Start of Available data
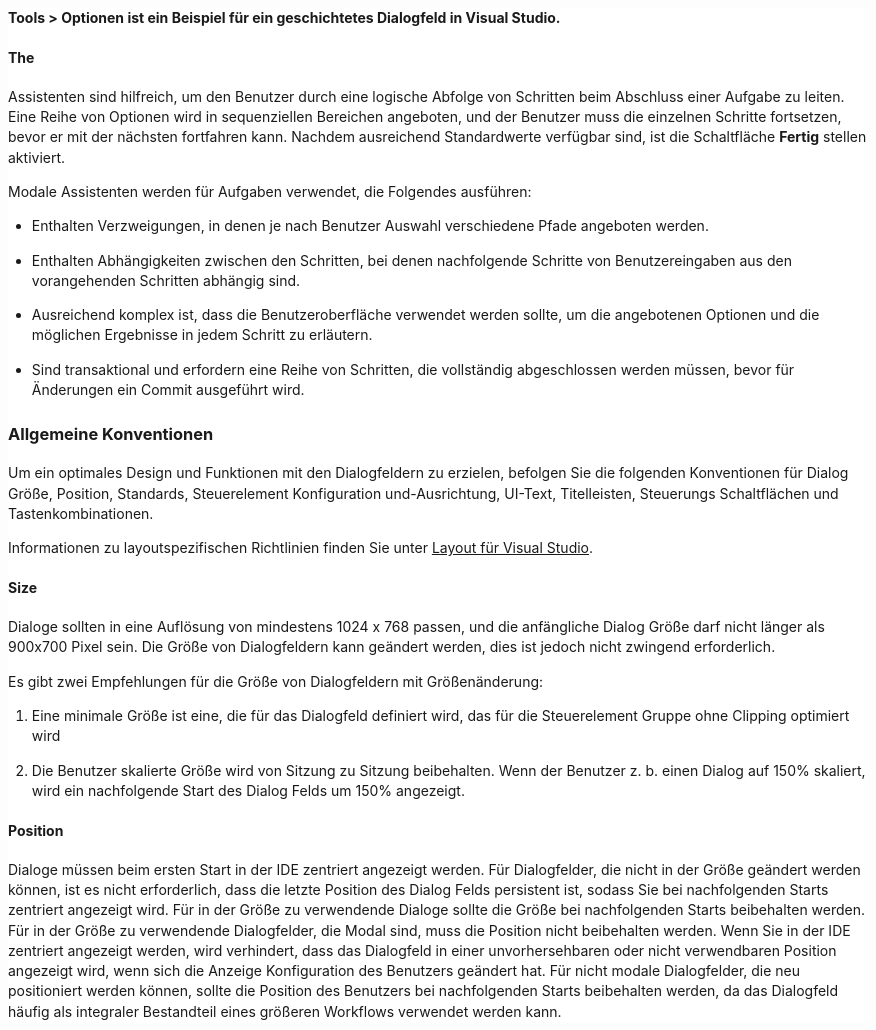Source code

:  **Tools > Optionen ist ein Beispiel für ein geschichtetes Dialogfeld in Visual Studio.**

#### <a name="wizards"></a><a name="BKMK_Wizards"></a>The
 Assistenten sind hilfreich, um den Benutzer durch eine logische Abfolge von Schritten beim Abschluss einer Aufgabe zu leiten. Eine Reihe von Optionen wird in sequenziellen Bereichen angeboten, und der Benutzer muss die einzelnen Schritte fortsetzen, bevor er mit der nächsten fortfahren kann. Nachdem ausreichend Standardwerte verfügbar sind, ist die Schaltfläche **Fertig** stellen aktiviert.

 Modale Assistenten werden für Aufgaben verwendet, die Folgendes ausführen:

- Enthalten Verzweigungen, in denen je nach Benutzer Auswahl verschiedene Pfade angeboten werden.

- Enthalten Abhängigkeiten zwischen den Schritten, bei denen nachfolgende Schritte von Benutzereingaben aus den vorangehenden Schritten abhängig sind.

- Ausreichend komplex ist, dass die Benutzeroberfläche verwendet werden sollte, um die angebotenen Optionen und die möglichen Ergebnisse in jedem Schritt zu erläutern.

- Sind transaktional und erfordern eine Reihe von Schritten, die vollständig abgeschlossen werden müssen, bevor für Änderungen ein Commit ausgeführt wird.

### <a name="common-conventions"></a>Allgemeine Konventionen
 Um ein optimales Design und Funktionen mit den Dialogfeldern zu erzielen, befolgen Sie die folgenden Konventionen für Dialog Größe, Position, Standards, Steuerelement Konfiguration und-Ausrichtung, UI-Text, Titelleisten, Steuerungs Schaltflächen und Tastenkombinationen.

 Informationen zu layoutspezifischen Richtlinien finden Sie unter [Layout für Visual Studio](../../extensibility/ux-guidelines/layout-for-visual-studio.md).

#### <a name="size"></a>Size
 Dialoge sollten in eine Auflösung von mindestens 1024 x 768 passen, und die anfängliche Dialog Größe darf nicht länger als 900x700 Pixel sein. Die Größe von Dialogfeldern kann geändert werden, dies ist jedoch nicht zwingend erforderlich.

 Es gibt zwei Empfehlungen für die Größe von Dialogfeldern mit Größenänderung:

1. Eine minimale Größe ist eine, die für das Dialogfeld definiert wird, das für die Steuerelement Gruppe ohne Clipping optimiert wird

2. Die Benutzer skalierte Größe wird von Sitzung zu Sitzung beibehalten. Wenn der Benutzer z. b. einen Dialog auf 150% skaliert, wird ein nachfolgende Start des Dialog Felds um 150% angezeigt.

#### <a name="position"></a>Position
 Dialoge müssen beim ersten Start in der IDE zentriert angezeigt werden. Für Dialogfelder, die nicht in der Größe geändert werden können, ist es nicht erforderlich, dass die letzte Position des Dialog Felds persistent ist, sodass Sie bei nachfolgenden Starts zentriert angezeigt wird. Für in der Größe zu verwendende Dialoge sollte die Größe bei nachfolgenden Starts beibehalten werden. Für in der Größe zu verwendende Dialogfelder, die Modal sind, muss die Position nicht beibehalten werden. Wenn Sie in der IDE zentriert angezeigt werden, wird verhindert, dass das Dialogfeld in einer unvorhersehbaren oder nicht verwendbaren Position angezeigt wird, wenn sich die Anzeige Konfiguration des Benutzers geändert hat. Für nicht modale Dialogfelder, die neu positioniert werden können, sollte die Position des Benutzers bei nachfolgenden Starts beibehalten werden, da das Dialogfeld häufig als integraler Bestandteil eines größeren Workflows verwendet werden kann.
End of Available data
The entries must be written out again unchanged. Images are to be left out.

Task output:
Source code

:  **Tools > Optionen ist ein Beispiel für ein geschichtetes Dialogfeld in Visual Studio.**

#### <a name="wizards"></a><a name="BKMK_Wizards"></a>The
 Assistenten sind hilfreich, um den Benutzer durch eine logische Abfolge von Schritten beim Abschluss einer Aufgabe zu leiten. Eine Reihe von Optionen wird in sequenziellen Bereichen angeboten, und der Benutzer muss die einzelnen Schritte fortsetzen, bevor er mit der nächsten fortfahren kann. Nachdem ausreichend Standardwerte verfügbar sind, ist die Schaltfläche **Fertig** stellen aktiviert.

 Modale Assistenten werden für Aufgaben verwendet, die Folgendes ausführen:

- Enthalten Verzweigungen, in denen je nach Benutzer Auswahl verschiedene Pfade angeboten werden.

- Enthalten Abhängigkeiten zwischen den Schritten, bei denen nachfolgende Schritte von Benutzereingaben aus den vorangehenden Schritten abhängig sind.

- Ausreichend komplex ist, dass die Benutzeroberfläche verwendet werden sollte, um die angebotenen Optionen und die möglichen Ergebnisse in jedem Schritt zu erläutern.

- Sind transaktional und erfordern eine Reihe von Schritten, die vollständig abgeschlossen werden müssen, bevor für Änderungen ein Commit ausgeführt wird.

### <a name="common-conventions"></a>Allgemeine Konventionen
 Um ein optimales Design und Funktionen mit den Dialogfeldern zu erzielen, befolgen Sie die folgenden Konventionen für Dialog Größe, Position, Standards, Steuerelement Konfiguration und-Ausrichtung, UI-Text, Titelleisten, Steuerungs Schaltflächen und Tastenkombinationen.

 Informationen zu layoutspezifischen Richtlinien finden Sie unter [Layout für Visual Studio](../../extensibility/ux-guidelines/layout-for-visual-studio.md).

#### <a name="size"></a>Size
 Dialoge sollten in eine Auflösung von mindestens 1024 x 768 passen, und die anfängliche Dialog Größe darf nicht länger als 900x700 Pixel sein. Die Größe von Dialogfeldern kann geändert werden, dies ist jedoch nicht zwingend erforderlich.

 Es gibt zwei Empfehlungen für die Größe von Dialogfeldern mit Größenänderung:

1. Eine minimale Größe ist eine, die für das Dialogfeld definiert wird, das für die Steuerelement Gruppe ohne Clipping optimiert wird

2. Die Benutzer skalierte Größe wird von Sitzung zu Sitzung beibehalten. Wenn der Benutzer z. b. einen Dialog auf 150% skaliert, wird ein nachfolgende Start des Dialog Felds um 150% angezeigt.

#### <a name="position"></a>Position
 Dialoge müssen beim ersten Start in der IDE zentriert angezeigt werden. Für Dialogfelder, die nicht in der Größe geändert werden können, ist es nicht erforderlich, dass die letzte Position des Dialog Felds persistent ist, sodass Sie bei nachfolgenden Starts zentriert angezeigt wird. Für in der Größe zu verwendende Dialoge sollte die Größe bei nachfolgenden Starts beibehalten werden. Für in der Größe zu verwendende Dialogfelder, die Modal sind, muss die Position nicht beibehalten werden. Wenn Sie in der IDE zentriert angezeigt werden, wird verhindert, dass das Dialogfeld in einer unvorhersehbaren oder nicht verwendbaren Position angezeigt wird, wenn sich die Anzeige Konfiguration des Benutzers geändert hat. Für nicht modale Dialogfelder, die neu positioniert werden können, sollte die Position des Benutzers bei nachfolgenden Starts beibehalten werden, da das Dialogfeld häufig als integraler Bestandteil eines größeren Workflows verwendet werden kann.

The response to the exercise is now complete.